-------- Supplied records

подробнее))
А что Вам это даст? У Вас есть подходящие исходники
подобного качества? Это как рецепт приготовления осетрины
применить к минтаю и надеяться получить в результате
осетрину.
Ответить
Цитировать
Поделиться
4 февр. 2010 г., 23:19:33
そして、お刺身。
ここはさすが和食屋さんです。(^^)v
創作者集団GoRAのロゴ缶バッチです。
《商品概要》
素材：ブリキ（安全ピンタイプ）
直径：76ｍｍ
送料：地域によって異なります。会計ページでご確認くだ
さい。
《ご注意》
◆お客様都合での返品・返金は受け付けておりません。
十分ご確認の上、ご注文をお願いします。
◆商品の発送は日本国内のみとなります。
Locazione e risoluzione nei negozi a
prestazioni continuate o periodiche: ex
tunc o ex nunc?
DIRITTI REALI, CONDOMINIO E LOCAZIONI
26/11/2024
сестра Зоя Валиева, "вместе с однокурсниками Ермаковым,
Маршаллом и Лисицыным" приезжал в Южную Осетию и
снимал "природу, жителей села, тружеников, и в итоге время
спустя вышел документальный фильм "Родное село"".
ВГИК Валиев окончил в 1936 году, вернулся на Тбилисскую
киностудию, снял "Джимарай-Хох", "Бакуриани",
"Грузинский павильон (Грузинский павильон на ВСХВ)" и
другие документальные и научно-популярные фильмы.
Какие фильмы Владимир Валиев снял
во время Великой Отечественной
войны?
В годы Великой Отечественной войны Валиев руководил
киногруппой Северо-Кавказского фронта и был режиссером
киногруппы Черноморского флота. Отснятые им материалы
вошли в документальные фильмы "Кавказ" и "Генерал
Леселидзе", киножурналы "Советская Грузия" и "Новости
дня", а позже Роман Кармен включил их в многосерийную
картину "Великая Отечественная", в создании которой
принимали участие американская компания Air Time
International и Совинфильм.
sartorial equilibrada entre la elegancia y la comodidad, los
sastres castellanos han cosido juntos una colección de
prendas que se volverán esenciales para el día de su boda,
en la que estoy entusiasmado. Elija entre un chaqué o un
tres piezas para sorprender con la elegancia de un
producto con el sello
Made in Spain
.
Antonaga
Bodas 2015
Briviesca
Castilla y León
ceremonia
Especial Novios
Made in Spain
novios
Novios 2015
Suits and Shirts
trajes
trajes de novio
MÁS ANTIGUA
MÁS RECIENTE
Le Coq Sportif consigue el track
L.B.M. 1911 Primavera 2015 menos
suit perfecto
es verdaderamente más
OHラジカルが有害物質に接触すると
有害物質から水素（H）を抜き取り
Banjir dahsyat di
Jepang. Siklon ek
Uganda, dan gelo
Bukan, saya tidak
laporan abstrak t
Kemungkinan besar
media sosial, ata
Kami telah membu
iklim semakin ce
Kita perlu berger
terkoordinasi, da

----------------
-------- Supplied records

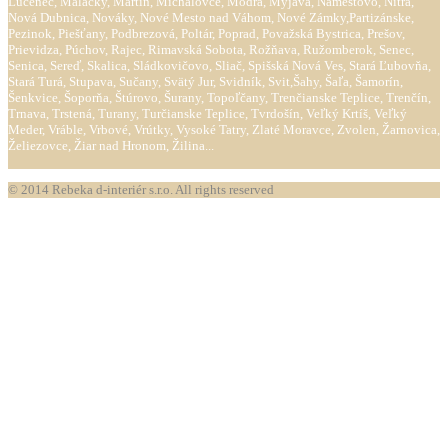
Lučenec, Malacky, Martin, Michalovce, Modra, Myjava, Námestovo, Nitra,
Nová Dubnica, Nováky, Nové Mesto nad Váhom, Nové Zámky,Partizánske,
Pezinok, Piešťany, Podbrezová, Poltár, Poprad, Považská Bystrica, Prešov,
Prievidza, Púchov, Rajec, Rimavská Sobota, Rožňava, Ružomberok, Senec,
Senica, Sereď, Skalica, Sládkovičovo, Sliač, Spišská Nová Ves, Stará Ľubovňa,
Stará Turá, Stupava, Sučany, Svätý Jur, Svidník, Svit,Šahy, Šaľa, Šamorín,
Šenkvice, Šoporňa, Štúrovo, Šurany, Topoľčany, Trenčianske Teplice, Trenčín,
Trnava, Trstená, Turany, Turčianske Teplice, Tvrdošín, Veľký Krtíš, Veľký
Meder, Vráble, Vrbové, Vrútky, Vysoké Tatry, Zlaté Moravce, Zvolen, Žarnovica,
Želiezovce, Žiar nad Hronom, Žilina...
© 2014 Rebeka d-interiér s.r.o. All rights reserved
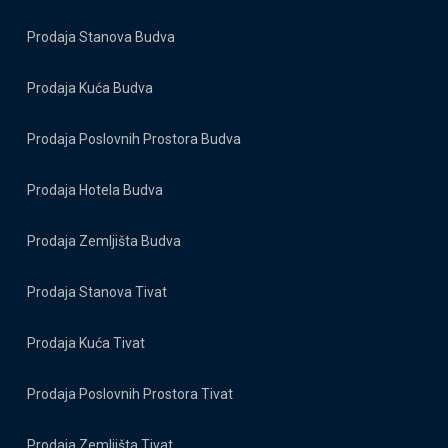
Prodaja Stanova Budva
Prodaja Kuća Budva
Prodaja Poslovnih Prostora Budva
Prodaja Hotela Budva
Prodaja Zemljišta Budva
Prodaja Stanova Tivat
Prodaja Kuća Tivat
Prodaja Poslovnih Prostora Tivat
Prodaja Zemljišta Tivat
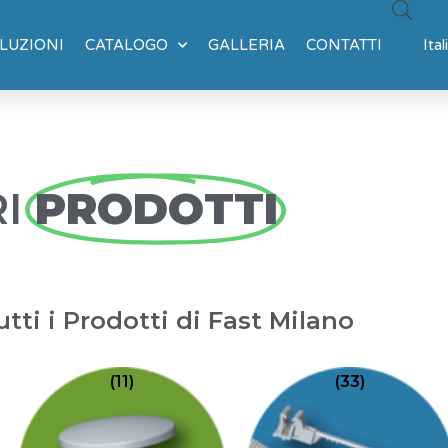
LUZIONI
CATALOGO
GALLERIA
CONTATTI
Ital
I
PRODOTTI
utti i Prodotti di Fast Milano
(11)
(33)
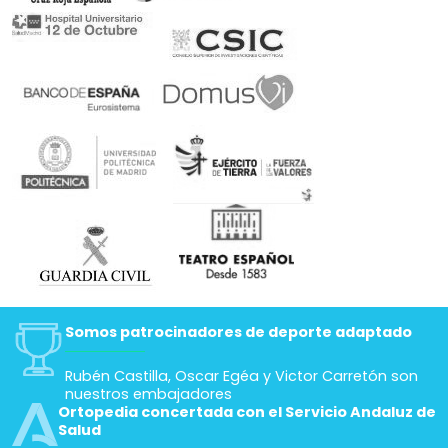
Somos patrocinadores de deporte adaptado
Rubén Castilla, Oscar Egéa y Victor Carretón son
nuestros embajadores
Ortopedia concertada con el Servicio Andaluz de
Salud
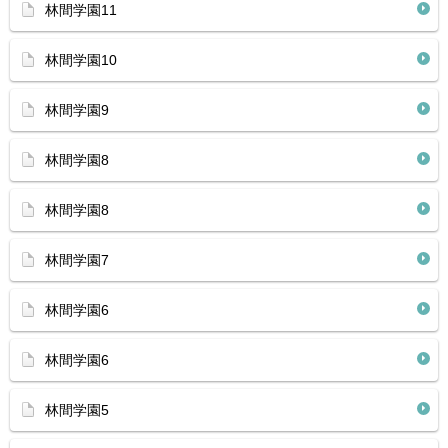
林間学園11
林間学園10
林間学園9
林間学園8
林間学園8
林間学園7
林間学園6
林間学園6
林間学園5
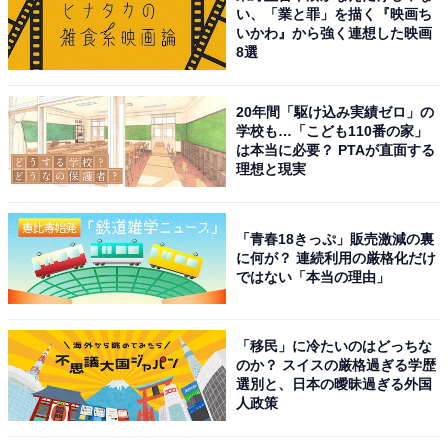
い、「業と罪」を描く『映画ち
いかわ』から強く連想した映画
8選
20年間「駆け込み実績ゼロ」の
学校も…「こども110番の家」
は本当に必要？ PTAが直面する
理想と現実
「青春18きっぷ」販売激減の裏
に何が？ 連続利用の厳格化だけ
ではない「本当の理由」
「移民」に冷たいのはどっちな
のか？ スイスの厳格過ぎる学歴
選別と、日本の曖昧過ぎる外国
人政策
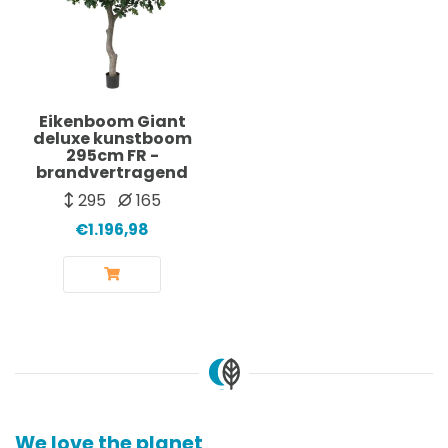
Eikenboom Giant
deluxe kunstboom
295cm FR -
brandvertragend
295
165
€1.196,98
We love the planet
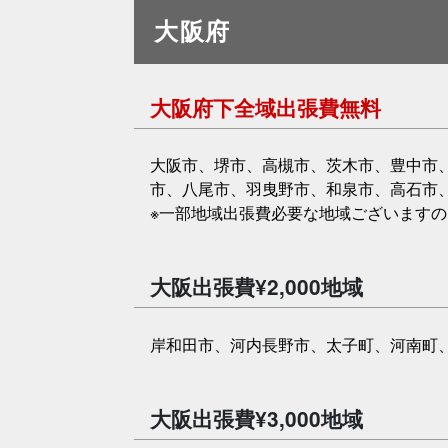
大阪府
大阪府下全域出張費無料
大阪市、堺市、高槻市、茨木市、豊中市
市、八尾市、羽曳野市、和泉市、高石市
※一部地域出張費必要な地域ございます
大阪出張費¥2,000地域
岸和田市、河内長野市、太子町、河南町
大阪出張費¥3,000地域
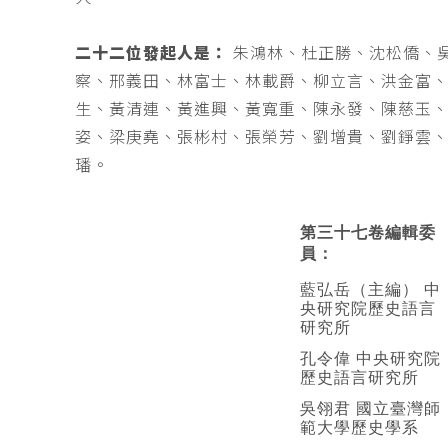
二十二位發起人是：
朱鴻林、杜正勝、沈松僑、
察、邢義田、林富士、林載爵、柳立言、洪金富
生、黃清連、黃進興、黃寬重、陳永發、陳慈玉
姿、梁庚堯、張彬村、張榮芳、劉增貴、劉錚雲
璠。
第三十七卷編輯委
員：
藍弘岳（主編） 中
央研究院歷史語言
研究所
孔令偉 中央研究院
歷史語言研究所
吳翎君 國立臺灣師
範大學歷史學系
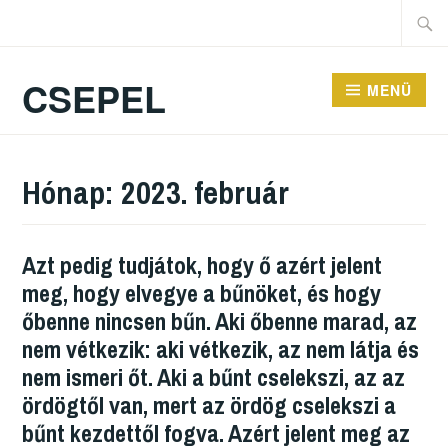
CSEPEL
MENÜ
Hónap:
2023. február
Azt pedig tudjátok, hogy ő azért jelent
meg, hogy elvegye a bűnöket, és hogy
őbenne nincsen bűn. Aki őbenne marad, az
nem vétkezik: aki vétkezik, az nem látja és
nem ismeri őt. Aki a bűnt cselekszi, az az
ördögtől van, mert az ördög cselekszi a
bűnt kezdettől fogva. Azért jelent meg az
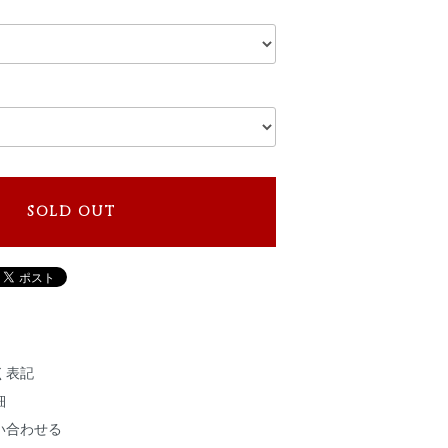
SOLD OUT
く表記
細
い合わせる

----------------
-------- Supplied records

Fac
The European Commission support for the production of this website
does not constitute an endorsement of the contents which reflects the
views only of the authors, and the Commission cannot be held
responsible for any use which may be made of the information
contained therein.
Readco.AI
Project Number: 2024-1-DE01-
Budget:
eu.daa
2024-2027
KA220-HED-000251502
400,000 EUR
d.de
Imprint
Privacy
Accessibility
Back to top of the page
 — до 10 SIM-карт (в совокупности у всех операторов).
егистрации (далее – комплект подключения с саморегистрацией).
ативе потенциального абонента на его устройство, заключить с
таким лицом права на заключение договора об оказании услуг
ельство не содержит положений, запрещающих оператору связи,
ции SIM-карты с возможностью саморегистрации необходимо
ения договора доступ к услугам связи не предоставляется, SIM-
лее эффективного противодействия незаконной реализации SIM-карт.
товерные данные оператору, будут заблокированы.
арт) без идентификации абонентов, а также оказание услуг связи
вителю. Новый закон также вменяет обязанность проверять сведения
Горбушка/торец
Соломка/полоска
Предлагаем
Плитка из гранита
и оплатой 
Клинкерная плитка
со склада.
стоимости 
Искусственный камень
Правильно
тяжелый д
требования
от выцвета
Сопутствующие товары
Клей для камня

----------------

Count the lines in the records above that contain the string "Kuća", treating uppercase and lowercase letters as distinct, and give only the number.

**Completed exercise**
2